How to decode the hidden dot patterns (Electronic Frontier Foundation) Eventually, a volunteer working with the EFF noticed that the dots represented a binary code, Schoen said. It allowed them to crack the logic behind them, and to read the information embedded in any document that used yellow-dot steganography. The organization published the results of its work, along with an interactive tool to decode the dots.
The researchers also published a list of all the models they found that embed the same pattern of dots, but Schoen pointed out in a phone interview that we should assume every color printer embeds tracking information in one way or another. He referred to information the EFF obtained in 2005 through a Freedom of Information Act request to the US government.
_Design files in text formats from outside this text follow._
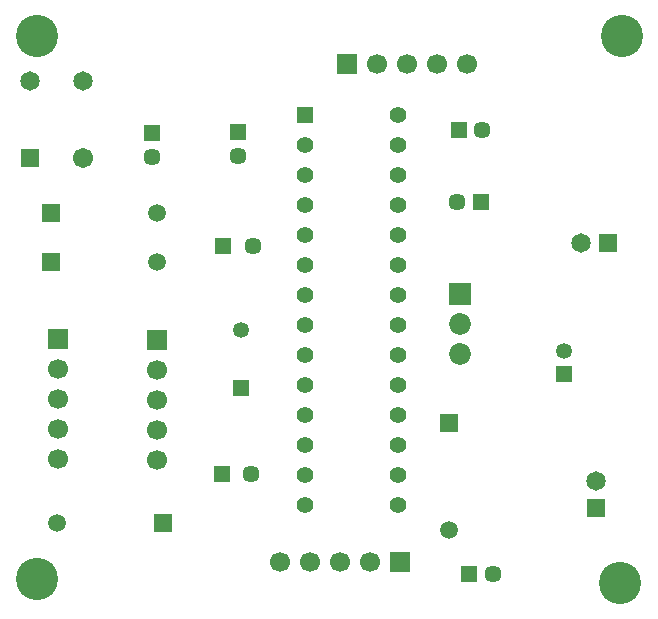
<source format=gts>
G04*
G04 #@! TF.GenerationSoftware,Altium Limited,Altium Designer,23.2.1 (34)*
G04*
G04 Layer_Color=8388736*
%FSLAX44Y44*%
%MOMM*%
G71*
G04*
G04 #@! TF.SameCoordinates,3E65621F-DDE3-4266-9229-7E2A0E2672EE*
G04*
G04*
G04 #@! TF.FilePolarity,Negative*
G04*
G01*
G75*
%ADD15C,1.7032*%
%ADD16C,1.6500*%
%ADD17R,1.6500X1.6500*%
%ADD18R,1.4500X1.4500*%
%ADD19C,1.4500*%
%ADD20R,1.6500X1.6500*%
%ADD21C,1.8500*%
%ADD22R,1.8500X1.8500*%
%ADD23C,3.5790*%
%ADD24C,1.5000*%
%ADD25R,1.5000X1.5000*%
%ADD26R,1.4500X1.4500*%
%ADD27R,1.5000X1.5000*%
%ADD28R,1.7000X1.7000*%
%ADD29C,1.7000*%
%ADD30R,1.7000X1.7000*%
%ADD31C,1.4000*%
%ADD32R,1.4000X1.4000*%
%ADD33R,1.3500X1.3500*%
%ADD34C,1.3500*%
D15*
X72030Y392950D02*
D03*
D16*
Y457950D02*
D03*
X27030D02*
D03*
X494060Y321310D02*
D03*
X506730Y119350D02*
D03*
D17*
X27030Y392950D02*
D03*
X506730Y96550D02*
D03*
D18*
X130810Y413860D02*
D03*
X203200Y414970D02*
D03*
D19*
X130810Y393860D02*
D03*
X203200Y394970D02*
D03*
X214430Y125730D02*
D03*
X418940Y40640D02*
D03*
X215700Y318770D02*
D03*
X410210Y416560D02*
D03*
X388940Y355600D02*
D03*
D20*
X516860Y321310D02*
D03*
D21*
X391160Y227330D02*
D03*
Y252730D02*
D03*
D22*
Y278130D02*
D03*
D23*
X527050Y33020D02*
D03*
X33020Y36830D02*
D03*
X528320Y496570D02*
D03*
X33020D02*
D03*
D24*
X135170Y346710D02*
D03*
X382270Y78190D02*
D03*
X135170Y304800D02*
D03*
X50250Y83820D02*
D03*
D25*
X45170Y346710D02*
D03*
Y304800D02*
D03*
X140250Y83820D02*
D03*
D26*
X189430Y125730D02*
D03*
X398940Y40640D02*
D03*
X190700Y318770D02*
D03*
X390210Y416560D02*
D03*
X408940Y355600D02*
D03*
D27*
X382270Y168190D02*
D03*
D28*
X50800Y240030D02*
D03*
X134620Y238760D02*
D03*
D29*
X50800Y214630D02*
D03*
Y189230D02*
D03*
Y163830D02*
D03*
Y138430D02*
D03*
X238760Y50800D02*
D03*
X264160D02*
D03*
X289560D02*
D03*
X314960D02*
D03*
X134620Y213360D02*
D03*
Y187960D02*
D03*
Y162560D02*
D03*
Y137160D02*
D03*
X397510Y472440D02*
D03*
X372110D02*
D03*
X346710D02*
D03*
X321310D02*
D03*
D30*
X340360Y50800D02*
D03*
X295910Y472440D02*
D03*
D31*
X339090Y429260D02*
D03*
Y403860D02*
D03*
Y378460D02*
D03*
Y353060D02*
D03*
Y327660D02*
D03*
Y302260D02*
D03*
Y276860D02*
D03*
Y251460D02*
D03*
Y226060D02*
D03*
Y200660D02*
D03*
Y175260D02*
D03*
Y149860D02*
D03*
Y124460D02*
D03*
Y99060D02*
D03*
X260350D02*
D03*
Y124460D02*
D03*
Y149860D02*
D03*
Y175260D02*
D03*
Y200660D02*
D03*
Y226060D02*
D03*
Y251460D02*
D03*
Y276860D02*
D03*
Y302260D02*
D03*
Y327660D02*
D03*
Y353060D02*
D03*
Y378460D02*
D03*
Y403860D02*
D03*
D32*
Y429260D02*
D03*
D33*
X205740Y198120D02*
D03*
X479690Y209710D02*
D03*
D34*
X205740Y247120D02*
D03*
X479690Y229710D02*
D03*
M02*

</source>
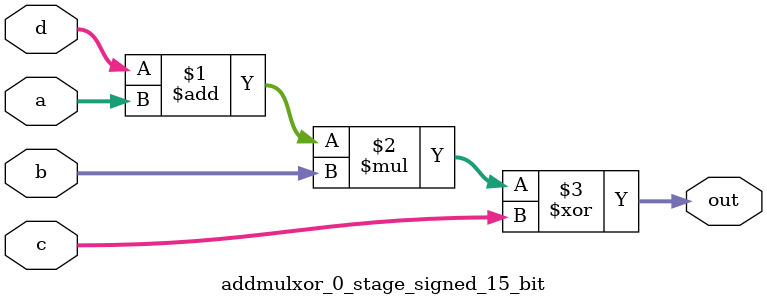
<source format=sv>
(* use_dsp = "yes" *) module addmulxor_0_stage_signed_15_bit(
	input signed [14:0] a,
	input signed [14:0] b,
	input signed [14:0] c,
	input signed [14:0] d,
	output [14:0] out
	);

	assign out = ((d + a) * b) ^ c;
endmodule

</source>
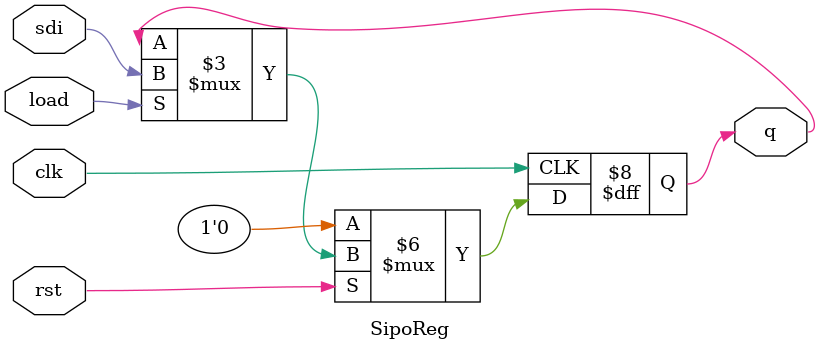
<source format=v>
module SipoReg #(parameter N=1)(
	input wire clk,
	input wire rst,
	input wire load,
	input wire sdi,
	output reg [N-1:0] q,
);
	always @(posedge clk)
	begin
		if(!rst)
			q <= 0;
		else
			if(load)
				q <= {q[N-2:0],sdi};
	end
endmodule

</source>
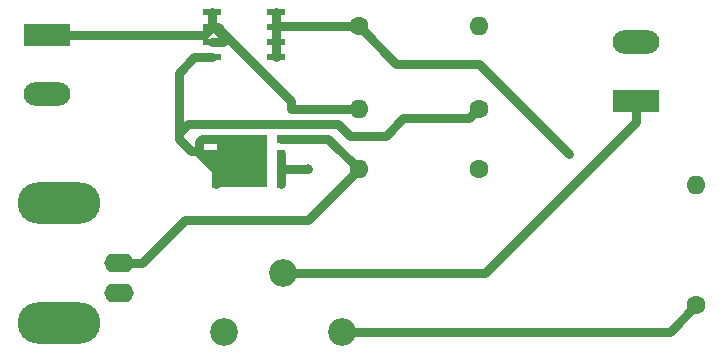
<source format=gbr>
G04 #@! TF.GenerationSoftware,KiCad,Pcbnew,5.0.2-bee76a0~70~ubuntu18.04.1*
G04 #@! TF.CreationDate,2019-02-20T20:53:16+00:00*
G04 #@! TF.ProjectId,led_driver,6c65645f-6472-4697-9665-722e6b696361,rev?*
G04 #@! TF.SameCoordinates,Original*
G04 #@! TF.FileFunction,Copper,L1,Top*
G04 #@! TF.FilePolarity,Positive*
%FSLAX46Y46*%
G04 Gerber Fmt 4.6, Leading zero omitted, Abs format (unit mm)*
G04 Created by KiCad (PCBNEW 5.0.2-bee76a0~70~ubuntu18.04.1) date Wed 20 Feb 2019 20:53:16 GMT*
%MOMM*%
%LPD*%
G01*
G04 APERTURE LIST*
G04 #@! TA.AperFunction,ComponentPad*
%ADD10O,3.960000X1.980000*%
G04 #@! TD*
G04 #@! TA.AperFunction,ComponentPad*
%ADD11R,3.960000X1.980000*%
G04 #@! TD*
G04 #@! TA.AperFunction,ComponentPad*
%ADD12O,7.000000X3.500000*%
G04 #@! TD*
G04 #@! TA.AperFunction,ComponentPad*
%ADD13O,2.500000X1.600000*%
G04 #@! TD*
G04 #@! TA.AperFunction,SMDPad,CuDef*
%ADD14R,0.800000X0.700000*%
G04 #@! TD*
G04 #@! TA.AperFunction,SMDPad,CuDef*
%ADD15R,4.290000X4.500000*%
G04 #@! TD*
G04 #@! TA.AperFunction,SMDPad,CuDef*
%ADD16R,1.550000X0.600000*%
G04 #@! TD*
G04 #@! TA.AperFunction,ComponentPad*
%ADD17O,1.600000X1.600000*%
G04 #@! TD*
G04 #@! TA.AperFunction,ComponentPad*
%ADD18C,1.600000*%
G04 #@! TD*
G04 #@! TA.AperFunction,ComponentPad*
%ADD19C,2.340000*%
G04 #@! TD*
G04 #@! TA.AperFunction,ViaPad*
%ADD20C,0.800000*%
G04 #@! TD*
G04 #@! TA.AperFunction,Conductor*
%ADD21C,0.750000*%
G04 #@! TD*
G04 APERTURE END LIST*
D10*
G04 #@! TO.P,J1,2*
G04 #@! TO.N,GND*
X167894000Y-77453500D03*
D11*
G04 #@! TO.P,J1,1*
G04 #@! TO.N,Net-(J1-Pad1)*
X167894000Y-72453500D03*
G04 #@! TD*
D12*
G04 #@! TO.P,J2,2*
G04 #@! TO.N,GND*
X168910000Y-96837500D03*
X168910000Y-86677500D03*
D13*
G04 #@! TO.P,J2,1*
G04 #@! TO.N,Net-(J2-Pad1)*
X173990000Y-91757500D03*
G04 #@! TO.P,J2,2*
G04 #@! TO.N,GND*
X173990000Y-94297500D03*
G04 #@! TD*
D11*
G04 #@! TO.P,J4,1*
G04 #@! TO.N,Net-(J4-Pad1)*
X217805000Y-78105000D03*
D10*
G04 #@! TO.P,J4,2*
G04 #@! TO.N,GND*
X217805000Y-73105000D03*
G04 #@! TD*
D14*
G04 #@! TO.P,Q1,1*
G04 #@! TO.N,GND*
X187725500Y-85095000D03*
G04 #@! TO.P,Q1,2*
X187725500Y-83825000D03*
G04 #@! TO.P,Q1,3*
X187725500Y-82545000D03*
G04 #@! TO.P,Q1,4*
G04 #@! TO.N,Net-(J2-Pad1)*
X187725500Y-81275000D03*
G04 #@! TO.P,Q1,5*
G04 #@! TO.N,Net-(Q1-Pad5)*
X182225500Y-81275000D03*
X182225500Y-82545000D03*
X182225500Y-83825000D03*
X182225500Y-85095000D03*
D15*
X184475500Y-83185000D03*
G04 #@! TD*
D16*
G04 #@! TO.P,Q2,1*
G04 #@! TO.N,Net-(J1-Pad1)*
X181894500Y-70548500D03*
G04 #@! TO.P,Q2,2*
X181894500Y-71818500D03*
G04 #@! TO.P,Q2,3*
X181894500Y-73088500D03*
G04 #@! TO.P,Q2,4*
G04 #@! TO.N,Net-(Q1-Pad5)*
X181894500Y-74358500D03*
G04 #@! TO.P,Q2,5*
G04 #@! TO.N,Net-(Q2-Pad5)*
X187294500Y-74358500D03*
G04 #@! TO.P,Q2,6*
X187294500Y-73088500D03*
G04 #@! TO.P,Q2,7*
X187294500Y-71818500D03*
G04 #@! TO.P,Q2,8*
X187294500Y-70548500D03*
G04 #@! TD*
D17*
G04 #@! TO.P,R1,2*
G04 #@! TO.N,Net-(J1-Pad1)*
X194310000Y-78740000D03*
D18*
G04 #@! TO.P,R1,1*
G04 #@! TO.N,Net-(Q1-Pad5)*
X204470000Y-78740000D03*
G04 #@! TD*
D17*
G04 #@! TO.P,R2,2*
G04 #@! TO.N,Net-(J2-Pad1)*
X194310000Y-83820000D03*
D18*
G04 #@! TO.P,R2,1*
G04 #@! TO.N,GND*
X204470000Y-83820000D03*
G04 #@! TD*
G04 #@! TO.P,R3,1*
G04 #@! TO.N,Net-(Q2-Pad5)*
X194310000Y-71755000D03*
D17*
G04 #@! TO.P,R3,2*
G04 #@! TO.N,GND*
X204470000Y-71755000D03*
G04 #@! TD*
D18*
G04 #@! TO.P,R4,1*
G04 #@! TO.N,Net-(R4-Pad1)*
X222885000Y-95377000D03*
D17*
G04 #@! TO.P,R4,2*
G04 #@! TO.N,Net-(Q2-Pad5)*
X222885000Y-85217000D03*
G04 #@! TD*
D19*
G04 #@! TO.P,RV2,3*
G04 #@! TO.N,Net-(R4-Pad1)*
X192943500Y-97599500D03*
G04 #@! TO.P,RV2,2*
G04 #@! TO.N,Net-(J4-Pad1)*
X187943500Y-92599500D03*
G04 #@! TO.P,RV2,1*
G04 #@! TO.N,Net-(RV2-Pad1)*
X182943500Y-97599500D03*
G04 #@! TD*
D20*
G04 #@! TO.N,GND*
X189992000Y-83820000D03*
G04 #@! TO.N,Net-(Q2-Pad5)*
X212090000Y-82550000D03*
G04 #@! TD*
D21*
G04 #@! TO.N,GND*
X187725500Y-83825000D02*
X187725500Y-82545000D01*
X187725500Y-83825000D02*
X187725500Y-85095000D01*
X188875500Y-83825000D02*
X188880500Y-83820000D01*
X187725500Y-83825000D02*
X188875500Y-83825000D01*
X188880500Y-83820000D02*
X189992000Y-83820000D01*
G04 #@! TO.N,Net-(J2-Pad1)*
X189992000Y-88138000D02*
X194310000Y-83820000D01*
X179609500Y-88138000D02*
X189992000Y-88138000D01*
X173990000Y-91757500D02*
X175990000Y-91757500D01*
X175990000Y-91757500D02*
X179609500Y-88138000D01*
X191765000Y-81275000D02*
X187725500Y-81275000D01*
X194310000Y-83820000D02*
X191765000Y-81275000D01*
G04 #@! TO.N,Net-(J4-Pad1)*
X189598129Y-92599500D02*
X187943500Y-92599500D01*
X205050500Y-92599500D02*
X189598129Y-92599500D01*
X217805000Y-79845000D02*
X205050500Y-92599500D01*
X217805000Y-78105000D02*
X217805000Y-79845000D01*
G04 #@! TO.N,Net-(Q1-Pad5)*
X180369500Y-74358500D02*
X179070000Y-75658000D01*
X181894500Y-74358500D02*
X180369500Y-74358500D01*
X181075500Y-82545000D02*
X180826500Y-82296000D01*
X182225500Y-82545000D02*
X181075500Y-82545000D01*
X180086000Y-82296000D02*
X179070000Y-81280000D01*
X180826500Y-82296000D02*
X180086000Y-82296000D01*
X181580500Y-83185000D02*
X184475500Y-83185000D01*
X180826500Y-82431000D02*
X181580500Y-83185000D01*
X180826500Y-82296000D02*
X180826500Y-82431000D01*
X182175500Y-83825000D02*
X182225500Y-83825000D01*
X180826500Y-82476000D02*
X182175500Y-83825000D01*
X180826500Y-82296000D02*
X180826500Y-82476000D01*
X182225500Y-83695000D02*
X182225500Y-85095000D01*
X180826500Y-82296000D02*
X182225500Y-83695000D01*
X181075500Y-81275000D02*
X182225500Y-81275000D01*
X180826500Y-81524000D02*
X181075500Y-81275000D01*
X180826500Y-82296000D02*
X180826500Y-81524000D01*
X192532000Y-80010000D02*
X179832000Y-80010000D01*
X179070000Y-80772000D02*
X179070000Y-81026000D01*
X193548000Y-81026000D02*
X192532000Y-80010000D01*
X179070000Y-81026000D02*
X179070000Y-81280000D01*
X179070000Y-75658000D02*
X179070000Y-81026000D01*
X204470000Y-78740000D02*
X203670001Y-79539999D01*
X179832000Y-80010000D02*
X179070000Y-80772000D01*
X203670001Y-79539999D02*
X198082001Y-79539999D01*
X198082001Y-79539999D02*
X196596000Y-81026000D01*
X196596000Y-81026000D02*
X193548000Y-81026000D01*
G04 #@! TO.N,Net-(Q2-Pad5)*
X212090000Y-82550000D02*
X204470000Y-74930000D01*
X197485000Y-74930000D02*
X194310000Y-71755000D01*
X204470000Y-74930000D02*
X197485000Y-74930000D01*
X187358000Y-71755000D02*
X187294500Y-71818500D01*
X194310000Y-71755000D02*
X187358000Y-71755000D01*
X187294500Y-71818500D02*
X187294500Y-70548500D01*
X187294500Y-71818500D02*
X187294500Y-73088500D01*
X187294500Y-73088500D02*
X187294500Y-73629500D01*
X187294500Y-73629500D02*
X187294500Y-74358500D01*
G04 #@! TO.N,Net-(R4-Pad1)*
X220662500Y-97599500D02*
X222885000Y-95377000D01*
X192943500Y-97599500D02*
X220662500Y-97599500D01*
G04 #@! TO.N,Net-(J1-Pad1)*
X194310000Y-78740000D02*
X188595000Y-78740000D01*
X182369500Y-71818500D02*
X181894500Y-71818500D01*
X188595000Y-78740000D02*
X188595000Y-78044000D01*
X182686000Y-72390000D02*
X181894500Y-71598500D01*
X181894500Y-71598500D02*
X181894500Y-70548500D01*
X182941000Y-72390000D02*
X182686000Y-72390000D01*
X182941000Y-72390000D02*
X182369500Y-71818500D01*
X188595000Y-78044000D02*
X182941000Y-72390000D01*
X182941000Y-72390000D02*
X182941000Y-72964000D01*
X182816500Y-73088500D02*
X181894500Y-73088500D01*
X182941000Y-72964000D02*
X182816500Y-73088500D01*
X181259500Y-72453500D02*
X181894500Y-71818500D01*
X167894000Y-72453500D02*
X181259500Y-72453500D01*
G04 #@! TD*
M02*

</source>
“Some of the documents that we previously received through FOIA suggested that all major manufacturers of color laser printers entered a secret agreement with governments to ensure that the output of those printers is forensically traceable,” the EFF said on its website.
Indeed, Crean said that after Fuji-Xerox began embedding tracking codes, the practice became ubiquitous.
“Other companies came up with other variants of that scheme that were more complicated, harder to decode. Canon kind of twist theirs around in a spiral,” Crean said, “but everybody was basically putting a small digital set of bits smack dab all over the print.”
Xerox, HP, Canon, and the NSA did not immediately respond to our requests for comment.
Although the code behind the yellow-dot patterns was cracked, there is likely other steganography still in use that has yet to be discovered. In addition to the various implementations Crean mentioned, Schoen said there is at least one newer version that is even more difficult to find in a document.
“What we’ve learned is that there is a second generation of the technology that some of the manufacturers have switched over to,” Schoen said. “We’ve never cracked that or even had a way to detect it.”